## Excerpted text
━━━━

Confidential Information shall not include information which demonstrably: (a) was known to the Employee prior to disclosure by the Employer; provided, that the source of such information is not known by the Employee to have been bound by any obligation of confidentiality or fiduciary duty to the Employer or any of its subsidiaries or affiliates, or (b) is or becomes generally known in the booking and ticket sale industry other than by unauthorized disclosure or breach of fiduciary duty.
 
1.2 “Employment Period” shall mean the term of Employee’s employment with Employer.
 
1.3 “Post-Employment Period” shall mean one (1) year from termination of Employee’s employment with Employer for whatever reason.
 
SECTION II
CONFIDENTIALITY
 
2.1 Acknowledgments by the Employee. The Employee acknowledges that (a) during the Employment Period and as a part of his or her employment, the Employee will be afforded access to Confidential Information; (b) the Confidential Information is unique and valuable and was developed by the Employer at great cost and over a long period of time; (c) public disclosure of such Confidential Information could have an adverse effect on the Employer and its business; (d) as part of the employment relationship, Employer has invested and will continue to invest time and money in training Employee for his or her position; (e) the Employer has required that the Employee make the covenants in this Section II as a condition to its employment and/or continued employment of Employee; and (f) the provisions of this Agreement are reasonable and necessary to prevent the improper use or disclosure of Confidential Information.

━━━━

Collected data
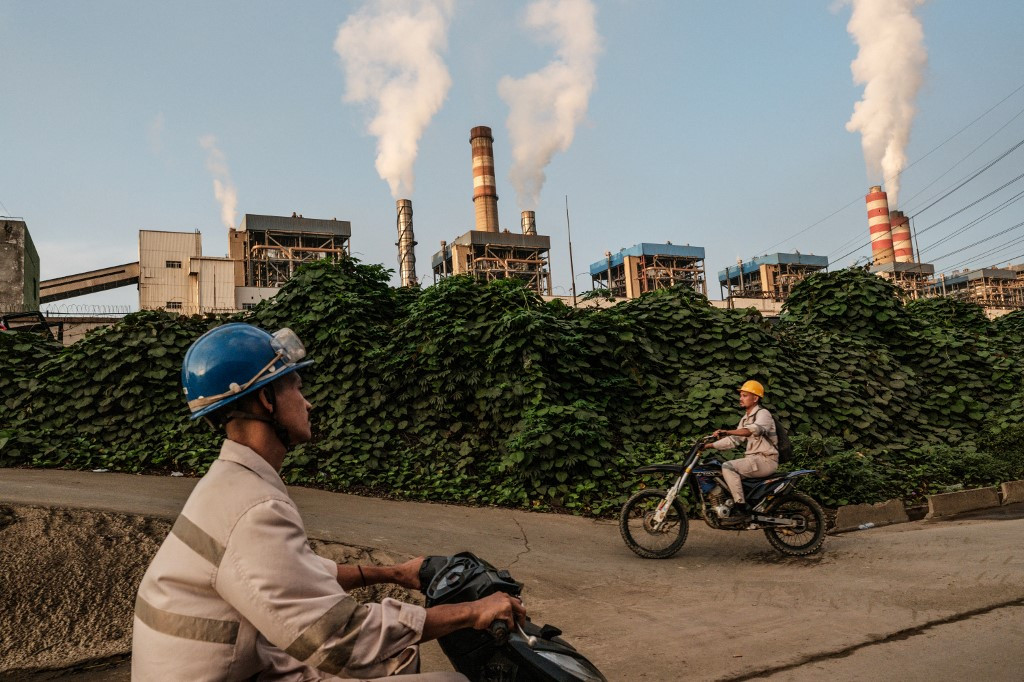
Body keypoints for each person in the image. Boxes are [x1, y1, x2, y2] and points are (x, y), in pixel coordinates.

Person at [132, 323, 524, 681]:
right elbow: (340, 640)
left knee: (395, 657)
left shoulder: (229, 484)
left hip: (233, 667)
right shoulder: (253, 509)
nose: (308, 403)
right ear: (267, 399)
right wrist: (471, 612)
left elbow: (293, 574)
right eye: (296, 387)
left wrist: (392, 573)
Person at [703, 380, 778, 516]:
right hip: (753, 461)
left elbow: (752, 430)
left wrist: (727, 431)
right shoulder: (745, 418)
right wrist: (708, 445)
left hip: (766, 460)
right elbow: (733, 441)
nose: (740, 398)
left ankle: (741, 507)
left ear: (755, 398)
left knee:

━━━━

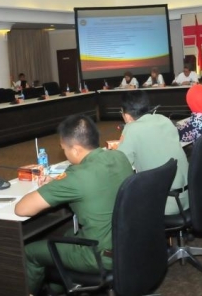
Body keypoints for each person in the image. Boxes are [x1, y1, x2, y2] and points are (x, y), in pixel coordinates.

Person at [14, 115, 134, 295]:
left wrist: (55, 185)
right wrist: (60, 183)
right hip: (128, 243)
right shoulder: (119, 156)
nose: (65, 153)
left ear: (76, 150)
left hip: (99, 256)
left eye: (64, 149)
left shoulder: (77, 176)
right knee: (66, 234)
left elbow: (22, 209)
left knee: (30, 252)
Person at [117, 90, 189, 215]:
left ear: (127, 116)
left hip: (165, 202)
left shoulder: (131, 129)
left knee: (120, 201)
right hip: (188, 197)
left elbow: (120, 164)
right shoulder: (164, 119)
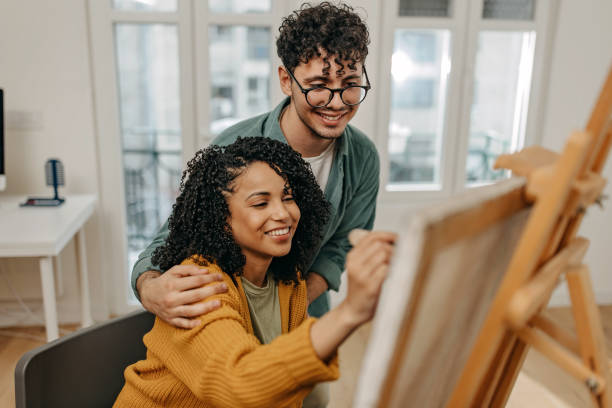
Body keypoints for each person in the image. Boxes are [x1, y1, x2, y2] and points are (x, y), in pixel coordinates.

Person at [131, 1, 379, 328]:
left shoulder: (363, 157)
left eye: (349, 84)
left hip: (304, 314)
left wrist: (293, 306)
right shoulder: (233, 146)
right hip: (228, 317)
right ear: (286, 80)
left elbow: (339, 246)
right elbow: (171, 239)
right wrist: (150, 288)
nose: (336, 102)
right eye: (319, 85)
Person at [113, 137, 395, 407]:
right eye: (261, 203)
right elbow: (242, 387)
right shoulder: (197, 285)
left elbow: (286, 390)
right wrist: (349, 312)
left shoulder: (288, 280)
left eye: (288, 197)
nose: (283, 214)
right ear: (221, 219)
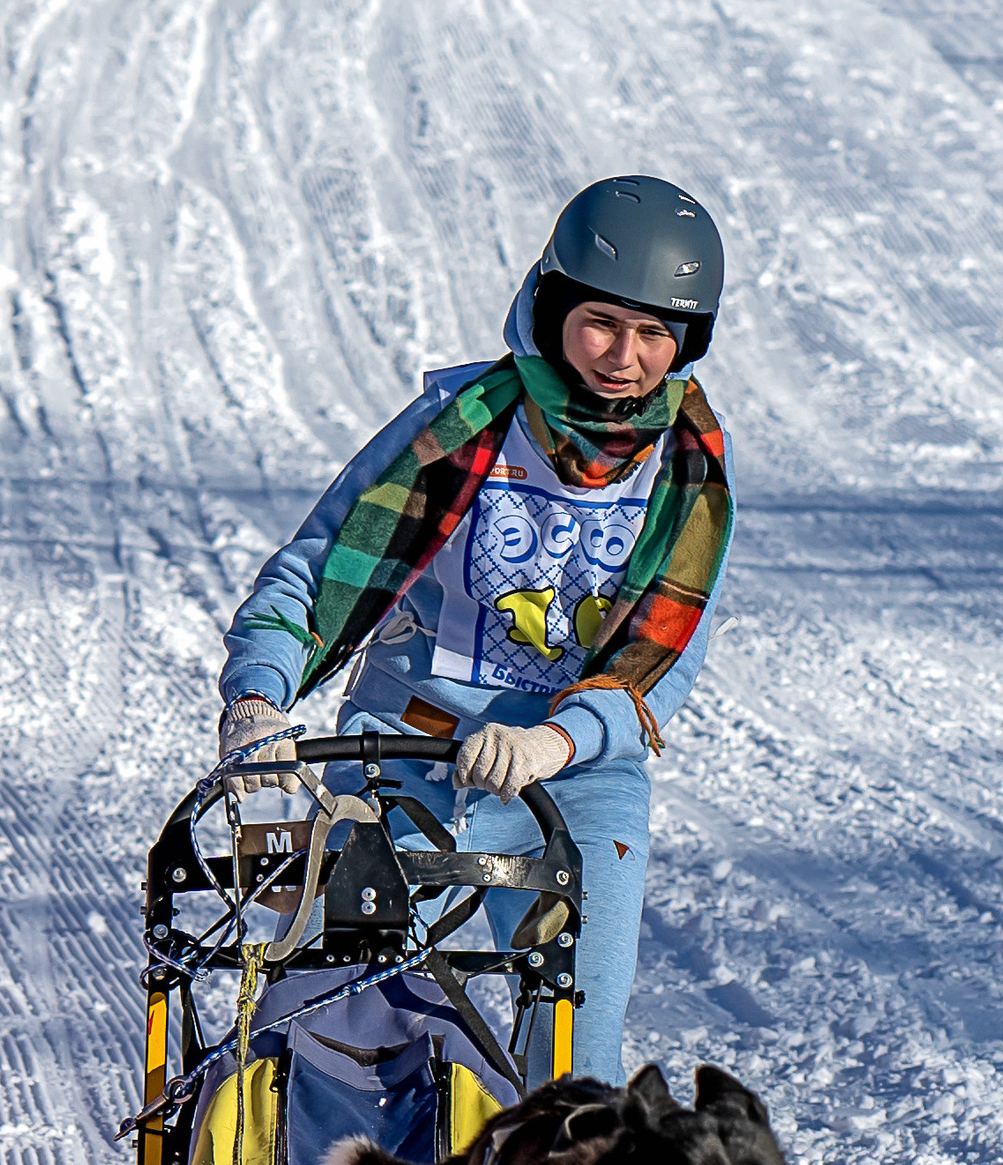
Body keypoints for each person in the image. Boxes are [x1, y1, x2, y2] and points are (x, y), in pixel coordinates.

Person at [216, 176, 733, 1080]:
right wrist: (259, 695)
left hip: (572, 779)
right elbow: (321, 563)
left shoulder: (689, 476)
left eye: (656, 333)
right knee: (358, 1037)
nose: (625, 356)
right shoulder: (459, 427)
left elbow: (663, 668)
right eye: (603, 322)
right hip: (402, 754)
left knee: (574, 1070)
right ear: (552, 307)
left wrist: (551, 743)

━━━━

## Your instructions
Resume the employment agreement excerpt above, picking up right after its last sentence.

## Result
2.2 Confidentiality Agreements by the Employee. In consideration of the compensation and benefits to be paid or provided to the Employee by the Employer under this Agreement, the Employee covenants as follows:
 
(a) During and following the Employment Period, the Employee shall hold in confidence the Confidential Information and will not disclose it to any person except with the specific prior written consent of the Employer or except as otherwise expressly permitted by the terms of this Agreement.
 
(b) Any trade secrets of the Employer will be entitled to all of the protections and benefits under Nevada Revised Statutes Chapter 600A and any other applicable law. If any information that the Employer deems to be a trade secret is found by a court of competent jurisdiction not to be a trade secret for purposes of this Agreement, such information will, nevertheless, be considered Confidential Information for purposes of this Agreement. The Employee hereby waives any requirement that the Employer submit proof of the economic value of any trade secret or post a bond or other security.
 
A - 2

 
(c) The Employee will not remove from the Employer’s premises (except to the extent such removal has been specifically authorized by the Employer) any documents, correspondence, notes, memorandum, notations, files, manuals, drawings, blue prints, reports, flow charts, programs, proposals, records, notebooks, computer software or codes, or any other documentation concerning Employer’s customers, products, or processes used by Employer in the furtherance of its business, whether embodied in a disk or in any other form (collectively, the “Proprietary Items”). The Employee recognizes that, as between the Employer and the Employee, all of the Proprietary Items, whether or not developed by the Employee, are the exclusive property of the Employer. Upon termination of this Agreement by either party, or upon the request of the Employer during the Employment Period, the Employee will return to the Employer all of the Proprietary Items in the Employee’s possession or subject to the Employee’s control, and the Employee shall not retain any copies, abstracts, sketches, or other physical embodiment of any of the Proprietary Items.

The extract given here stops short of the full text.